Protons are essential to the structure of an atom. Without protons, the atom will fall apart. Protons help because protons have a positive charge while electrons have a negative charge. Because of this, protons are essential to the atom because if the atom has a really big charge, then it would be very unstable, but if the charge was zero, it would be extremely stable. Also, research has shown that the most stable atoms are when the number of protons and electrons are equal. Also, a nucleus of only (multiple) protons would almost certainly be radioactively unstable though, which seems to be the intent of the final question. Basically, the all-proton nucleus would be very high in energy, and to get rid of some energy it would undergo a nuclear process. While there are more types possible in real materials, the only ones available to this nucleus would be positron emission, which is releasing a sort of positively-charged electron from a proton and electron capture, which is adding a negatively-charged electron to a proton. Both of these would reduce the nuclear charge and number of protons in the nucleus by 1 while increasing the number of neutrons in the nucleus. The most likely reason that we don’t see other atoms forming nuclei with protons with no neutrons or electrons is that such a thing would not be stable. In other words, there are forces that would not allow such a thing to exist under normal conditions. A hydrogen nucleus with a single proton and no neutrons or electrons occurs when a hydrogen atom loses an electron, although this form does not exist for long because it reacts very quickly with things around it. This form is just a single proton, and it has a charge of a positive one. Aside from this form of a hydrogen ion, aka a single proton, nuclei with protons only (no neutrons or electrons) do not commonly exist. Protons are essential to the structure of an atom.

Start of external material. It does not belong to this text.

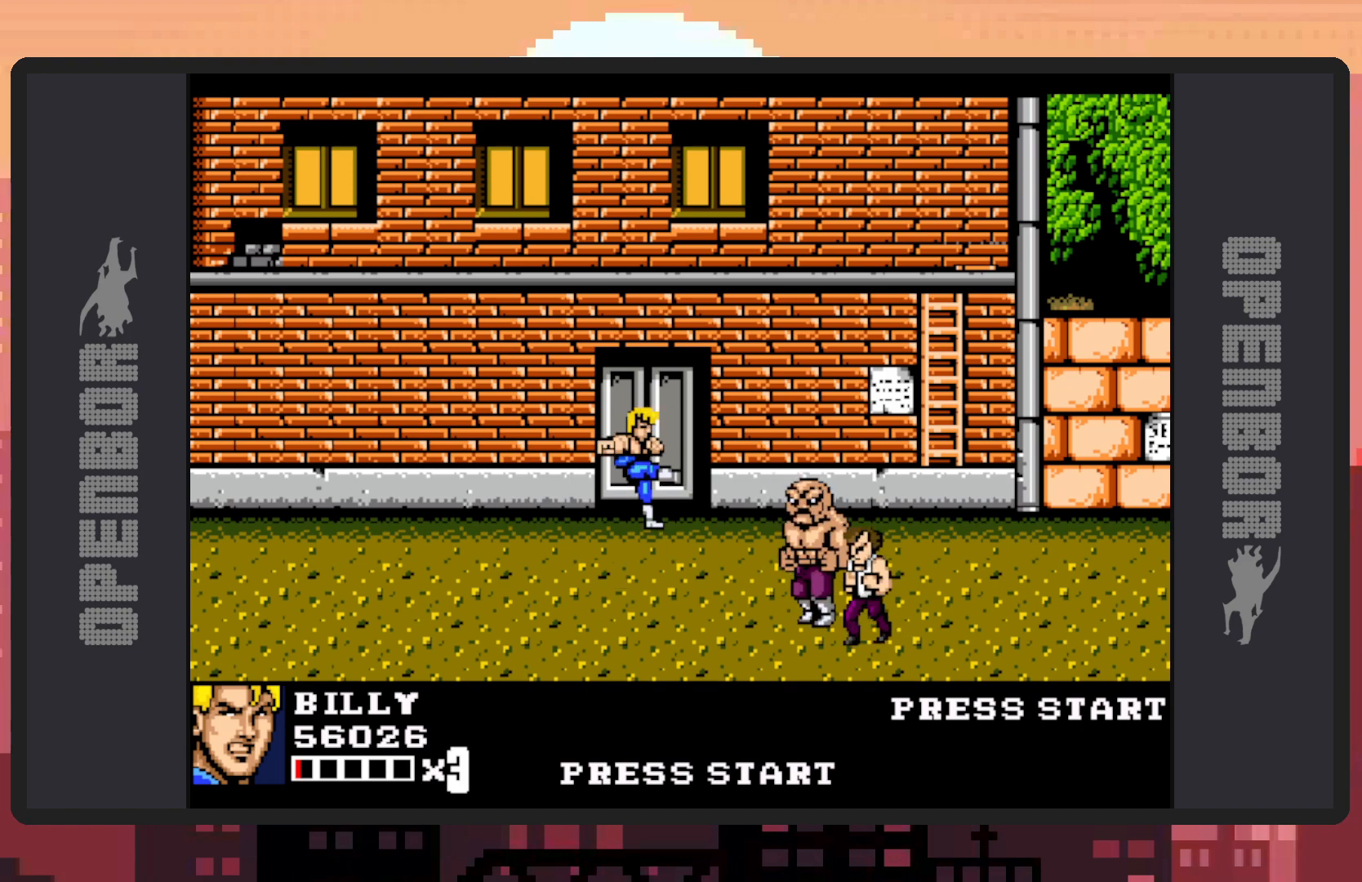
{"buttons": [], "events": [[17, "A", "up"]]}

Neutrons are also essential to the atomic structure. The force that holds the atomic nucleus together is known as the strong force. Recall that protons are positively charged and repel each other by the electromagnetic force (a positive charge repels another positive charge). The reason that the positive nucleus doesn’t fly apart is because of the strong nuclear force which acts between protons and neutrons and “glues” them together. This force is caused by the exchange of a particle known as a ( gluon ), acting between quarks (which are the subatomic particles that make up both protons and neutrons). Removing neutrons from a nucleus would decrease the strong force while increasing the electrostatic repulsion of protons (by moving them closer together). Eventually, if enough neutrons were removed, the electrostatic repulsion might become stronger than the strong force holding the nucleus together and the nucleus would break apart.The strong forces oppose the electromagnetic force of repulsion between protons. Like ”glue” the strong force keeps the protons together to form the nucleus. The strong forces and electromagnetic forces both hold the atom together. Neutrons are essential to the atomic structure.

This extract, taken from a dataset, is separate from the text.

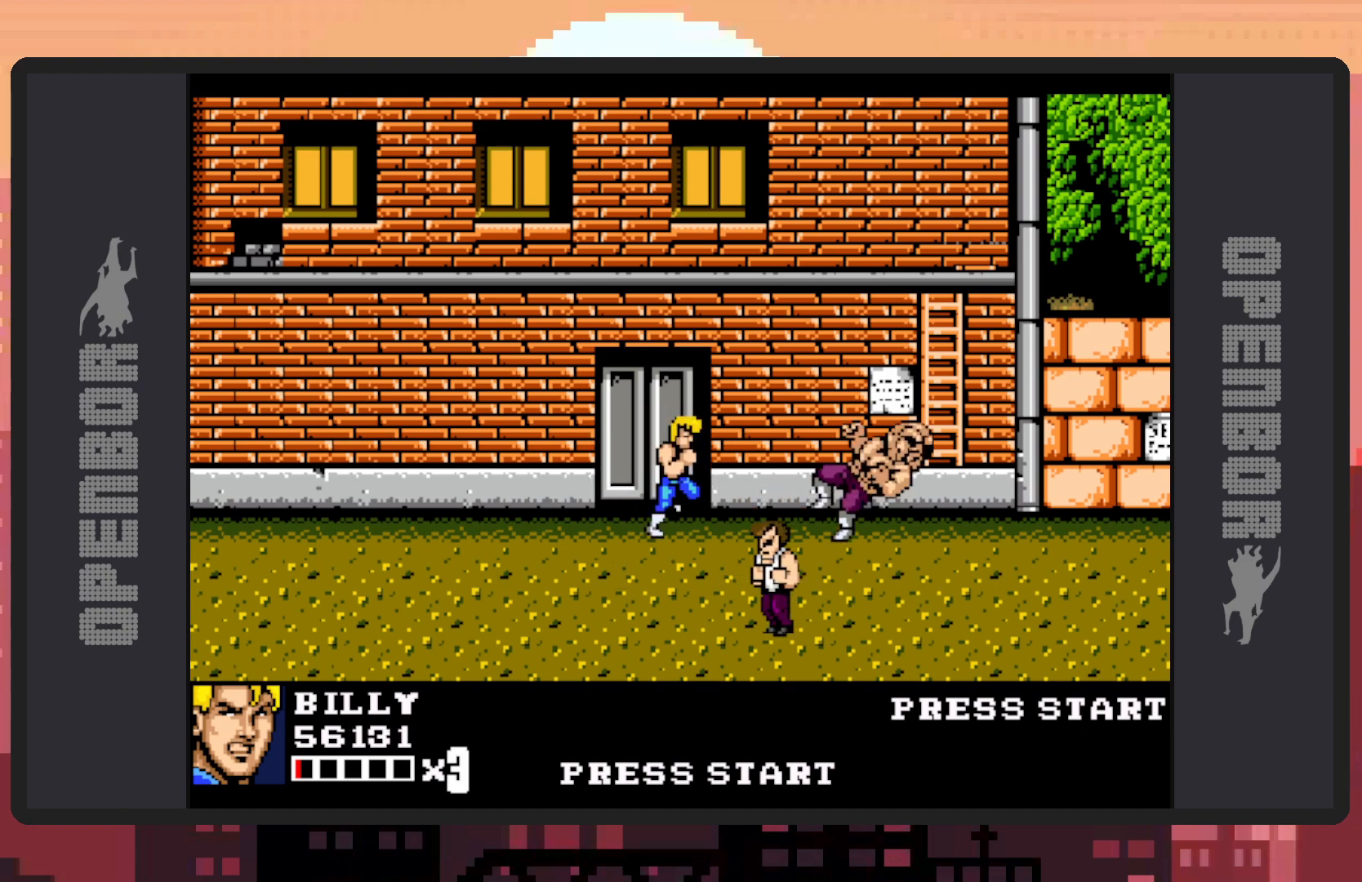
{"buttons": ["A"], "events": [[300, "DPAD_RIGHT", "down"], [417, "A", "down"], [500, "DPAD_RIGHT", "up"]]}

There are so many different types of radiation therapy. 3D conformal radiation therapy, which shapes the radiation beam to match the shape of the tumor. Intensity-modulated radiation therapy (IMRT) is very similar to 3D conformal radiation, it is used to treat cancerous and noncancerous tumors. Intensity-modulated radiation therapy (IMRT) is very similar to 3D conformal radiation, it is used to treat cancerous and noncancerous tumors.Volumetric modulated radiation therapy is a novel radiation therapy technique that delivers the radiation dose continuously as the treatment machine rotates. This technique accurately shapes the radiation dose to the tumour while minimizing the dose to the organs surrounding the tumour. Image-guided radiation therapy uses imaging during radiation therapy to improve the precision and accuracy of treatment delivery. Image-guided radiation therapyis used to treat tumors in areas of the body that move, such as the lungs. Stereotactic radiosurgery is a very precise form of therapeutic radiation that can be used to treat abnormalities in the brain and spine, including cancer, epilepsy, trigeminal neuralgia, and arteriovenous malformations. Brachytherapy is a type of internal radiation that uses radiation to destroy cancer cells and shrink tumors. The radiation often comes in the form of seeds, ribbons, or wires. These are put into your body, in or near the cancer cells. Superficial x-ray radiation therapy is a type of external radiotherapy. It treats cancer on or close to the skin surface. The radiation doesn’t travel far into your body. You can have superficial radiotherapy with low-energy x-rays (photons) or electrons. Intraoperative radiation therapy allows direct radiation to the target area while sparing normal surrounding tissue. IORT is used to treat cancers that are difficult to remove during surgery and when there is a concern that microscopic amounts of cancer may remain. These are only a few. There are so many more types of radiation therapy. All of these types of radiation therapy are being used to treat different types of cancer. So many places are trying to advance different types of radiation therapy to help cancer.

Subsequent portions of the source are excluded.